Tebow brushes aside the detractors

Tim Tebow needs a hot tub time machine.

He could journey back to a simpler era where a high draft selection would be guaranteed. Tebow's quarterbacking accomplishments at the University of Florida would outweigh the concerns about his mechanics and throwing motion being espoused by NFL personnel directors and draft analysts. His wholesome image would be universally lauded, not ridiculed by snarky media members and Internet bloggers.

Unfortunately for Tebow, time travel can only happen in the movies. Tebow, though, still plans to make his critics all wet whenever and wherever he is picked in the 2010 draft.

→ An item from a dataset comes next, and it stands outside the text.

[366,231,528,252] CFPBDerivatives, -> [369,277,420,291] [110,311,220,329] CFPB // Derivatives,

"I honestly let all that talk fuel me to work and train that much harder," Tebow told FOXSports.com on Wednesday. "Unfortunately, that's the society we live in today. A lot of people want to pull you down."

Detractors be damned, Tebow's draft stock is on the rise heading into tonight's first round. He recently conducted private workouts for five NFL teams - Denver, Washington, Seattle, Minnesota and New England - and has drawn interest from other clubs intrigued by his mix of size, leadership, competiveness and athleticism. All the work Tebow has done toward changing his release point and taking snaps from under center has paid dividends. Once considered a likely second-round pick, Tebow now shows signs of going late in the first round.

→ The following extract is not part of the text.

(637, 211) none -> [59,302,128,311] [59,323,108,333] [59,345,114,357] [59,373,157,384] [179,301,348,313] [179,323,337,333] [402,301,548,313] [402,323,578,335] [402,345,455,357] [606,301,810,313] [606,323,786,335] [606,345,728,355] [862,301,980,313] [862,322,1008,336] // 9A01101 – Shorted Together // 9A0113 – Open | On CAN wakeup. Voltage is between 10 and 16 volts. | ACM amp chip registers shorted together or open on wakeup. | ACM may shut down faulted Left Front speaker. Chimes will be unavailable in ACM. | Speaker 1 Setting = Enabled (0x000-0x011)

"There have been a lot of tests that teams have put me through," Tebow said. "Quarterback coaches have been talking about different schemes, the digit system, West Coast-style offenses and how it relates to pass protections. They're taking what I already know about football and adding to it."

Tebow ranks among the greatest college players ever. A dual run-pass threat, Tebow won a Heisman Trophy and was part of two national champion teams.

Even so, there are legitimate concerns such success won't translate to the NFL. Pittsburgh Steelers personnel director Kevin Colbert said Tebow would need one to three years adjusting to a pro-style offense after playing in a spread system at Florida. Sirius NFL Radio analyst and ex-NFL quarterback Jim Miller is concerned that Tebow will revert to old habits - like holding the football too low on his wind-up - when under pressure in games. Miller played for Chicago in the late 1990s when the Bears unsuccessfully attempted to change Cade McNown's sidearm throwing motion.

"They tried to get him to become more accurate by throwing over the top and he just couldn't do it," Miller said. "He spent the whole offseason working on it, then lo and behold, everything went to crap on the first day of practice. He threw the way he always threw.

"For Tim, it's not just the motion or footwork involved. It's everything."

One thing that won't be questioned is Tebow's character. Although his participation in a pro-life Super Bowl commercial rankled some pro-choice advocates - not to mention those who believe he goes too far publicly espousing Christianity -- Tebow has practiced what he preaches, living a squeaky-clean lifestyle in a hard-partying college town. Google searches would boom on game days with fans wanting to know the meaning of the biblical verses Tebow had imprinted on his eye-black - a practice recently banned by the NCAA.

"From the NCAA's perspective, I can understand them doing that because there are so many thousands of athletes and so many rules. This makes it easier for them overall to control things," Tebow said. "But for me, it was a great thing. It was an opportunity to get my message out there."

Besides the football training and marketing responsibilities arranged by agent Jimmy Sexton, Tebow has still made time this month for speaking engagements at colleges and religious functions. Tebow plans to continue such outreach though his new foundation ( www.timtebowfoundation.org ) aimed at helping orphanages as well as sick and disadvantaged children.

A league embarrassed by the off-field actions of Pittsburgh quarterback Ben Roethlisberger has nothing to worry about with Tebow. No wonder NFL commissioner Roger Goodell personally lobbied (albeit unsuccessfully) for Tebow to attend draft festivities at Radio City Music Hall. Tebow will instead spend the draft with friends and family members in his hometown of Jacksonville, Fla.

Within 48 hours, Tebow will have a new NFL home. And the road he took to get there is one Tebow wouldn't change - time machine or not.

"I feel I'm becoming a better quarterback," Tebow said. "I'm better when it comes to fundamentals and understanding different schemes. The key to my whole life is trying to get better every day. That's not true of every athlete. Sometimes when people feel they've arrived, they settle. Not me. My edge is constantly having that drive to be the best."